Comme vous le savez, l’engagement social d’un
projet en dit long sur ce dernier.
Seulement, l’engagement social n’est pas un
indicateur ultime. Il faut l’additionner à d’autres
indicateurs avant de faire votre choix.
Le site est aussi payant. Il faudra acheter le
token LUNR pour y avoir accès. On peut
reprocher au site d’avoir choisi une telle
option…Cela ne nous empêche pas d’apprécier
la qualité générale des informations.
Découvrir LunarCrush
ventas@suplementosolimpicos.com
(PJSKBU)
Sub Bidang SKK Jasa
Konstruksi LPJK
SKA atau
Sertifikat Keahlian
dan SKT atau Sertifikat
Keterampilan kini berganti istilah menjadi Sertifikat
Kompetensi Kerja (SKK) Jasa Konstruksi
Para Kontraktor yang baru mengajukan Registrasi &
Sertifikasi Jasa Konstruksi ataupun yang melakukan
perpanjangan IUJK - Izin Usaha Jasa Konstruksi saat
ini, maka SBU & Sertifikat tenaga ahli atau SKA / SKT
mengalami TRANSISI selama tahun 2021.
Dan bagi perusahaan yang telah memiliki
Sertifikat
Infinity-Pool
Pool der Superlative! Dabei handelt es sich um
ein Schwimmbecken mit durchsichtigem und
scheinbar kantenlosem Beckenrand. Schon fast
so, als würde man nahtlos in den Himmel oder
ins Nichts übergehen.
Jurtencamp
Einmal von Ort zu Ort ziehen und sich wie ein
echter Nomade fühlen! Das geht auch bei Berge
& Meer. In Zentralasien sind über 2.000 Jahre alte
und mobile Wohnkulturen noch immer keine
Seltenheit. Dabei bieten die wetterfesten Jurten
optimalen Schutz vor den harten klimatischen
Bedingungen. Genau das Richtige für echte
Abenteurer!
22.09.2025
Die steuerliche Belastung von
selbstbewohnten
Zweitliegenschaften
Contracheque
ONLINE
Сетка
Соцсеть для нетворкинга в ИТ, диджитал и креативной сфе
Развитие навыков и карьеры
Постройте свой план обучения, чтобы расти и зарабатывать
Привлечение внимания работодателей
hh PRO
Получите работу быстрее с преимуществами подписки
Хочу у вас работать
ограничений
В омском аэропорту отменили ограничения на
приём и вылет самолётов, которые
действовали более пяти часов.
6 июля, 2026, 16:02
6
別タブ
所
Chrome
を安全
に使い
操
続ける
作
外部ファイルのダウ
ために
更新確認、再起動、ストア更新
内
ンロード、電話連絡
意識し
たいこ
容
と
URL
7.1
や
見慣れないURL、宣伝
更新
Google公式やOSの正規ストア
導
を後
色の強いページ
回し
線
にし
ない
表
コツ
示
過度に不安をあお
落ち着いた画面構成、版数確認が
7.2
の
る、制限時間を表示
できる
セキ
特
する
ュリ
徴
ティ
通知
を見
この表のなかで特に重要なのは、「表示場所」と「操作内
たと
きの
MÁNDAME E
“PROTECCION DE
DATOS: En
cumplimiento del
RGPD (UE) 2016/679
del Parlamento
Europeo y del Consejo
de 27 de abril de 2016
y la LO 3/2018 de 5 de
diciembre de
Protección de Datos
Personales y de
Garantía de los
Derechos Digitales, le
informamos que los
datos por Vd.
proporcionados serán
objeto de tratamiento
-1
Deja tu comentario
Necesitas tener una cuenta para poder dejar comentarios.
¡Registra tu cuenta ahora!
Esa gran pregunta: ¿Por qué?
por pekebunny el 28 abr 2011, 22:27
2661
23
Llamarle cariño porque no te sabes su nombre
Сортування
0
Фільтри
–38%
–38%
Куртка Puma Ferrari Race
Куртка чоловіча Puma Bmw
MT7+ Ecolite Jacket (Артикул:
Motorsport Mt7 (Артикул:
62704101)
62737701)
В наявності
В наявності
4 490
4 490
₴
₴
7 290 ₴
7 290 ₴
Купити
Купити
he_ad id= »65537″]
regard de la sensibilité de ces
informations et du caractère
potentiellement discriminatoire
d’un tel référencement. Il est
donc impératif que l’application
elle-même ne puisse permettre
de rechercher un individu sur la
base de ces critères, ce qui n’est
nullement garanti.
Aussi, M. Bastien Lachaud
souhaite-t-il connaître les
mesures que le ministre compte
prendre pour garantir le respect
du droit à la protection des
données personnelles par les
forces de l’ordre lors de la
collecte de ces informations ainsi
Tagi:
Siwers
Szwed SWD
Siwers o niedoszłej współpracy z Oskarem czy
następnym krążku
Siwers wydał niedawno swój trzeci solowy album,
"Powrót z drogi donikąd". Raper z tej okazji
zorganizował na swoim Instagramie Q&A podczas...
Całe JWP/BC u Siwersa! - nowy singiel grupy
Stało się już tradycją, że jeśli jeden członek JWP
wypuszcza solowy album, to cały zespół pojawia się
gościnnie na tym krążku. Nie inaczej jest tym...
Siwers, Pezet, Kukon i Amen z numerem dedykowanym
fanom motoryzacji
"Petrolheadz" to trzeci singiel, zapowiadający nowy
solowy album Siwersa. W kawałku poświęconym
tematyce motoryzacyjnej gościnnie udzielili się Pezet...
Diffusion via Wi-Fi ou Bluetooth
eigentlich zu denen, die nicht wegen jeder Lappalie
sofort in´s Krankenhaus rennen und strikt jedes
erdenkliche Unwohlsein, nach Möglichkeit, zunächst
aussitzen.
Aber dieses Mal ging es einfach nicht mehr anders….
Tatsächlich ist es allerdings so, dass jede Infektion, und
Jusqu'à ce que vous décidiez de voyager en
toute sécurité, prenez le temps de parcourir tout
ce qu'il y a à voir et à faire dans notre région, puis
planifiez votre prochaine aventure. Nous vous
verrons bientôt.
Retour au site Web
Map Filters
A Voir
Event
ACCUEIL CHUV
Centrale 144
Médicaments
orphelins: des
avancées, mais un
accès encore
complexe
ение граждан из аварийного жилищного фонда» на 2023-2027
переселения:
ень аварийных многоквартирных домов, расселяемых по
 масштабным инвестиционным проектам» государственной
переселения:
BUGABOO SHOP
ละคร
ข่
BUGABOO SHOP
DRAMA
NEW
========
*WHAT IS NEEDED:*
All of the material should be given again, character for character.

*SOLVED EXERCISE:*
Comme vous le savez, l’engagement social d’un
projet en dit long sur ce dernier.
Seulement, l’engagement social n’est pas un
indicateur ultime. Il faut l’additionner à d’autres
indicateurs avant de faire votre choix.
Le site est aussi payant. Il faudra acheter le
token LUNR pour y avoir accès. On peut
reprocher au site d’avoir choisi une telle
option…Cela ne nous empêche pas d’apprécier
la qualité générale des informations.
Découvrir LunarCrush
ventas@suplementosolimpicos.com
(PJSKBU)
Sub Bidang SKK Jasa
Konstruksi LPJK
SKA atau
Sertifikat Keahlian
dan SKT atau Sertifikat
Keterampilan kini berganti istilah menjadi Sertifikat
Kompetensi Kerja (SKK) Jasa Konstruksi
Para Kontraktor yang baru mengajukan Registrasi &
Sertifikasi Jasa Konstruksi ataupun yang melakukan
perpanjangan IUJK - Izin Usaha Jasa Konstruksi saat
ini, maka SBU & Sertifikat tenaga ahli atau SKA / SKT
mengalami TRANSISI selama tahun 2021.
Dan bagi perusahaan yang telah memiliki
Sertifikat
Infinity-Pool
Pool der Superlative! Dabei handelt es sich um
ein Schwimmbecken mit durchsichtigem und
scheinbar kantenlosem Beckenrand. Schon fast
so, als würde man nahtlos in den Himmel oder
ins Nichts übergehen.
Jurtencamp
Einmal von Ort zu Ort ziehen und sich wie ein
echter Nomade fühlen! Das geht auch bei Berge
& Meer. In Zentralasien sind über 2.000 Jahre alte
und mobile Wohnkulturen noch immer keine
Seltenheit. Dabei bieten die wetterfesten Jurten
optimalen Schutz vor den harten klimatischen
Bedingungen. Genau das Richtige für echte
Abenteurer!
22.09.2025
Die steuerliche Belastung von
selbstbewohnten
Zweitliegenschaften
Contracheque
ONLINE
Сетка
Соцсеть для нетворкинга в ИТ, диджитал и креативной сфе
Развитие навыков и карьеры
Постройте свой план обучения, чтобы расти и зарабатывать
Привлечение внимания работодателей
hh PRO
Получите работу быстрее с преимуществами подписки
Хочу у вас работать
ограничений
В омском аэропорту отменили ограничения на
приём и вылет самолётов, которые
действовали более пяти часов.
6 июля, 2026, 16:02
6
別タブ
所
Chrome
を安全
に使い
操
続ける
作
外部ファイルのダウ
ために
更新確認、再起動、ストア更新
内
ンロード、電話連絡
意識し
たいこ
容
と
URL
7.1
や
見慣れないURL、宣伝
更新
Google公式やOSの正規ストア
導
を後
色の強いページ
回し
線
にし
ない
表
コツ
示
過度に不安をあお
落ち着いた画面構成、版数確認が
7.2
の
る、制限時間を表示
できる
セキ
特
する
ュリ
徴
ティ
通知
を見
この表のなかで特に重要なのは、「表示場所」と「操作内
たと
きの
MÁNDAME E
“PROTECCION DE
DATOS: En
cumplimiento del
RGPD (UE) 2016/679
del Parlamento
Europeo y del Consejo
de 27 de abril de 2016
y la LO 3/2018 de 5 de
diciembre de
Protección de Datos
Personales y de
Garantía de los
Derechos Digitales, le
informamos que los
datos por Vd.
proporcionados serán
objeto de tratamiento
-1
Deja tu comentario
Necesitas tener una cuenta para poder dejar comentarios.
¡Registra tu cuenta ahora!
Esa gran pregunta: ¿Por qué?
por pekebunny el 28 abr 2011, 22:27
2661
23
Llamarle cariño porque no te sabes su nombre
Сортування
0
Фільтри
–38%
–38%
Куртка Puma Ferrari Race
Куртка чоловіча Puma Bmw
MT7+ Ecolite Jacket (Артикул:
Motorsport Mt7 (Артикул:
62704101)
62737701)
В наявності
В наявності
4 490
4 490
₴
₴
7 290 ₴
7 290 ₴
Купити
Купити
he_ad id= »65537″]
regard de la sensibilité de ces
informations et du caractère
potentiellement discriminatoire
d’un tel référencement. Il est
donc impératif que l’application
elle-même ne puisse permettre
de rechercher un individu sur la
base de ces critères, ce qui n’est
nullement garanti.
Aussi, M. Bastien Lachaud
souhaite-t-il connaître les
mesures que le ministre compte
prendre pour garantir le respect
du droit à la protection des
données personnelles par les
forces de l’ordre lors de la
collecte de ces informations ainsi
Tagi:
Siwers
Szwed SWD
Siwers o niedoszłej współpracy z Oskarem czy
następnym krążku
Siwers wydał niedawno swój trzeci solowy album,
"Powrót z drogi donikąd". Raper z tej okazji
zorganizował na swoim Instagramie Q&A podczas...
Całe JWP/BC u Siwersa! - nowy singiel grupy
Stało się już tradycją, że jeśli jeden członek JWP
wypuszcza solowy album, to cały zespół pojawia się
gościnnie na tym krążku. Nie inaczej jest tym...
Siwers, Pezet, Kukon i Amen z numerem dedykowanym
fanom motoryzacji
"Petrolheadz" to trzeci singiel, zapowiadający nowy
solowy album Siwersa. W kawałku poświęconym
tematyce motoryzacyjnej gościnnie udzielili się Pezet...
Diffusion via Wi-Fi ou Bluetooth
eigentlich zu denen, die nicht wegen jeder Lappalie
sofort in´s Krankenhaus rennen und strikt jedes
erdenkliche Unwohlsein, nach Möglichkeit, zunächst
aussitzen.
Aber dieses Mal ging es einfach nicht mehr anders….
Tatsächlich ist es allerdings so, dass jede Infektion, und
Jusqu'à ce que vous décidiez de voyager en
toute sécurité, prenez le temps de parcourir tout
ce qu'il y a à voir et à faire dans notre région, puis
planifiez votre prochaine aventure. Nous vous
verrons bientôt.
Retour au site Web
Map Filters
A Voir
Event
ACCUEIL CHUV
Centrale 144
Médicaments
orphelins: des
avancées, mais un
accès encore
complexe
ение граждан из аварийного жилищного фонда» на 2023-2027
переселения:
ень аварийных многоквартирных домов, расселяемых по
 масштабным инвестиционным проектам» государственной
переселения:
BUGABOO SHOP
ละคร
ข่
BUGABOO SHOP
DRAMA
NEW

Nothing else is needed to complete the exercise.